# DVD replacement?



## Barnaby (Jan 10, 2015)

Hi

I might have missed this but what are the alternatives to DVD for watching Opera? My fairly ancient DVD player is in its final years and I've only recently started watching opera on DVD. I don't want to start splashing out o lots of discs only to find them obsolete once my player goes.

Thanks for helping

B


----------



## SixFootScowl (Oct 17, 2011)

I burn image files (.iso) of my DVDs using Brasero program and play the image files instead of the DVD. Will need a computer hooked to your video screen. There may be a Windows version but I use it on Linux.


----------



## brotagonist (Jul 11, 2013)

DVD players, like CD players, DVDs and CDs, will all likely be around for quite a while yet. They are all cheap and still in production, and while sales have diminished, they are holding steady as the markets stabilize into the cults of the buyers and of the streamers. As I said before, you can still buy 78s from collectors' markets, so availability of the aforementioned should not be a concern in our lifetimes.

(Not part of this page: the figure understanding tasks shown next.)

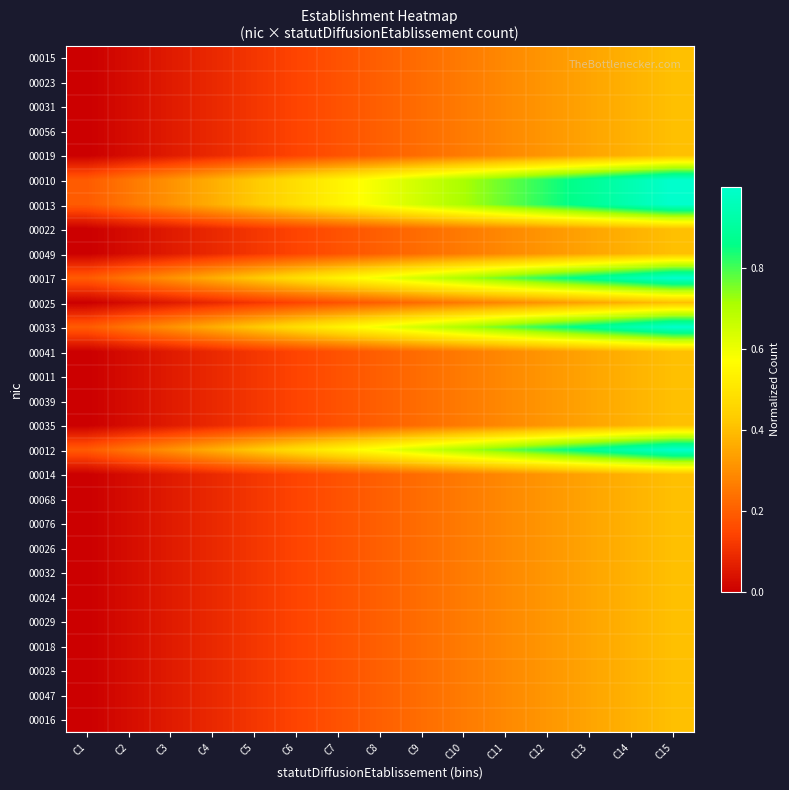

Reading left to right, what are all the values shown in this chart?

00015: C1=0.0	C2=0.0	C3=0.1	C4=0.1	C5=0.1	C6=0.1	C7=0.2	C8=0.2	C9=0.2	C10=0.3	C11=0.3	C12=0.3	C13=0.3	C14=0.4	C15=0.4
00023: C1=0.0	C2=0.0	C3=0.1	C4=0.1	C5=0.1	C6=0.1	C7=0.2	C8=0.2	C9=0.2	C10=0.3	C11=0.3	C12=0.3	C13=0.3	C14=0.4	C15=0.4
00031: C1=0.0	C2=0.0	C3=0.1	C4=0.1	C5=0.1	C6=0.1	C7=0.2	C8=0.2	C9=0.2	C10=0.3	C11=0.3	C12=0.3	C13=0.3	C14=0.4	C15=0.4
00056: C1=0.0	C2=0.0	C3=0.1	C4=0.1	C5=0.1	C6=0.1	C7=0.2	C8=0.2	C9=0.2	C10=0.3	C11=0.3	C12=0.3	C13=0.3	C14=0.4	C15=0.4
00019: C1=0.0	C2=0.0	C3=0.1	C4=0.1	C5=0.1	C6=0.1	C7=0.2	C8=0.2	C9=0.2	C10=0.3	C11=0.3	C12=0.3	C13=0.3	C14=0.4	C15=0.4
00010: C1=0.2	C2=0.2	C3=0.3	C4=0.4	C5=0.4	C6=0.5	C7=0.5	C8=0.6	C9=0.7	C10=0.7	C11=0.8	C12=0.8	C13=0.9	C14=0.9	C15=1.0
00013: C1=0.2	C2=0.2	C3=0.3	C4=0.4	C5=0.4	C6=0.5	C7=0.5	C8=0.6	C9=0.7	C10=0.7	C11=0.8	C12=0.8	C13=0.9	C14=0.9	C15=1.0
00022: C1=0.0	C2=0.0	C3=0.1	C4=0.1	C5=0.1	C6=0.1	C7=0.2	C8=0.2	C9=0.2	C10=0.3	C11=0.3	C12=0.3	C13=0.3	C14=0.4	C15=0.4
00049: C1=0.0	C2=0.0	C3=0.1	C4=0.1	C5=0.1	C6=0.1	C7=0.2	C8=0.2	C9=0.2	C10=0.3	C11=0.3	C12=0.3	C13=0.3	C14=0.4	C15=0.4
00017: C1=0.2	C2=0.2	C3=0.3	C4=0.4	C5=0.4	C6=0.5	C7=0.5	C8=0.6	C9=0.7	C10=0.7	C11=0.8	C12=0.8	C13=0.9	C14=0.9	C15=1.0
00025: C1=0.0	C2=0.0	C3=0.1	C4=0.1	C5=0.1	C6=0.1	C7=0.2	C8=0.2	C9=0.2	C10=0.3	C11=0.3	C12=0.3	C13=0.3	C14=0.4	C15=0.4
00033: C1=0.2	C2=0.2	C3=0.3	C4=0.4	C5=0.4	C6=0.5	C7=0.5	C8=0.6	C9=0.7	C10=0.7	C11=0.8	C12=0.8	C13=0.9	C14=0.9	C15=1.0
00041: C1=0.0	C2=0.0	C3=0.1	C4=0.1	C5=0.1	C6=0.1	C7=0.2	C8=0.2	C9=0.2	C10=0.3	C11=0.3	C12=0.3	C13=0.3	C14=0.4	C15=0.4
00011: C1=0.0	C2=0.0	C3=0.1	C4=0.1	C5=0.1	C6=0.1	C7=0.2	C8=0.2	C9=0.2	C10=0.3	C11=0.3	C12=0.3	C13=0.3	C14=0.4	C15=0.4
00039: C1=0.0	C2=0.0	C3=0.1	C4=0.1	C5=0.1	C6=0.1	C7=0.2	C8=0.2	C9=0.2	C10=0.3	C11=0.3	C12=0.3	C13=0.3	C14=0.4	C15=0.4
00035: C1=0.0	C2=0.0	C3=0.1	C4=0.1	C5=0.1	C6=0.1	C7=0.2	C8=0.2	C9=0.2	C10=0.3	C11=0.3	C12=0.3	C13=0.3	C14=0.4	C15=0.4
00012: C1=0.2	C2=0.2	C3=0.3	C4=0.4	C5=0.4	C6=0.5	C7=0.5	C8=0.6	C9=0.7	C10=0.7	C11=0.8	C12=0.8	C13=0.9	C14=0.9	C15=1.0
00014: C1=0.0	C2=0.0	C3=0.1	C4=0.1	C5=0.1	C6=0.1	C7=0.2	C8=0.2	C9=0.2	C10=0.3	C11=0.3	C12=0.3	C13=0.3	C14=0.4	C15=0.4
00068: C1=0.0	C2=0.0	C3=0.1	C4=0.1	C5=0.1	C6=0.1	C7=0.2	C8=0.2	C9=0.2	C10=0.3	C11=0.3	C12=0.3	C13=0.3	C14=0.4	C15=0.4
00076: C1=0.0	C2=0.0	C3=0.1	C4=0.1	C5=0.1	C6=0.1	C7=0.2	C8=0.2	C9=0.2	C10=0.3	C11=0.3	C12=0.3	C13=0.3	C14=0.4	C15=0.4
00026: C1=0.0	C2=0.0	C3=0.1	C4=0.1	C5=0.1	C6=0.1	C7=0.2	C8=0.2	C9=0.2	C10=0.3	C11=0.3	C12=0.3	C13=0.3	C14=0.4	C15=0.4
00032: C1=0.0	C2=0.0	C3=0.1	C4=0.1	C5=0.1	C6=0.1	C7=0.2	C8=0.2	C9=0.2	C10=0.3	C11=0.3	C12=0.3	C13=0.3	C14=0.4	C15=0.4
00024: C1=0.0	C2=0.0	C3=0.1	C4=0.1	C5=0.1	C6=0.1	C7=0.2	C8=0.2	C9=0.2	C10=0.3	C11=0.3	C12=0.3	C13=0.3	C14=0.4	C15=0.4
00029: C1=0.0	C2=0.0	C3=0.1	C4=0.1	C5=0.1	C6=0.1	C7=0.2	C8=0.2	C9=0.2	C10=0.3	C11=0.3	C12=0.3	C13=0.3	C14=0.4	C15=0.4
00018: C1=0.0	C2=0.0	C3=0.1	C4=0.1	C5=0.1	C6=0.1	C7=0.2	C8=0.2	C9=0.2	C10=0.3	C11=0.3	C12=0.3	C13=0.3	C14=0.4	C15=0.4
00028: C1=0.0	C2=0.0	C3=0.1	C4=0.1	C5=0.1	C6=0.1	C7=0.2	C8=0.2	C9=0.2	C10=0.3	C11=0.3	C12=0.3	C13=0.3	C14=0.4	C15=0.4
00047: C1=0.0	C2=0.0	C3=0.1	C4=0.1	C5=0.1	C6=0.1	C7=0.2	C8=0.2	C9=0.2	C10=0.3	C11=0.3	C12=0.3	C13=0.3	C14=0.4	C15=0.4
00016: C1=0.0	C2=0.0	C3=0.1	C4=0.1	C5=0.1	C6=0.1	C7=0.2	C8=0.2	C9=0.2	C10=0.3	C11=0.3	C12=0.3	C13=0.3	C14=0.4	C15=0.4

If you don't want "to start splashing out on lots of discs," then I suggest You Tube.


----------



## Triplets (Sep 4, 2014)

Blu Ray Players are dirt cheap and will play DVD, plus the Operas on Blu Ray.


----------



## Pugg (Aug 8, 2014)

Triplets said:


> Blu Ray Players are dirt cheap and will play DVD, plus the Operas on Blu Ray.


Not all of them, make sure to ask :tiphat:


----------



## bigshot (Nov 22, 2011)

Just get a new entry level Sony Blu-Ray player. It will play a bunch of formats. If you want region free, let me know and I can give you a recommendation on that


----------



## Albert7 (Nov 16, 2014)

I use iTunes to download operas from the store. No worries about ever damaging a digital file.


----------



## jtbell (Oct 4, 2012)

Pugg said:


> Not all of them, make sure to ask :tiphat:


Which Blu-ray players don't play DVDs? I've never read about any such beasts.


----------



## Barnaby (Jan 10, 2015)

Thanks folks. I'm probably safe enough buying DVDs for the foreseeable then. I am in the UK and region free would probably be an advantage to me, bigshot so a recommendation would be helpful.

One other related question. Can I assume all NTSC discs will play on PAL TV and DVD players?

Thanks everyone.


----------



## bigshot (Nov 22, 2011)

NTSC won't play on a tube type PAL TV set. But it will on most flatscreens I believe. Region free players might convert for you. It will take a little research to puzzle out.

I got my region free player from these folks. I got a fancy Oppo, but you probably could do fine with an inexpensive Sony.
http://www.220-electronics.com/region-free-blu-ray-players.html


----------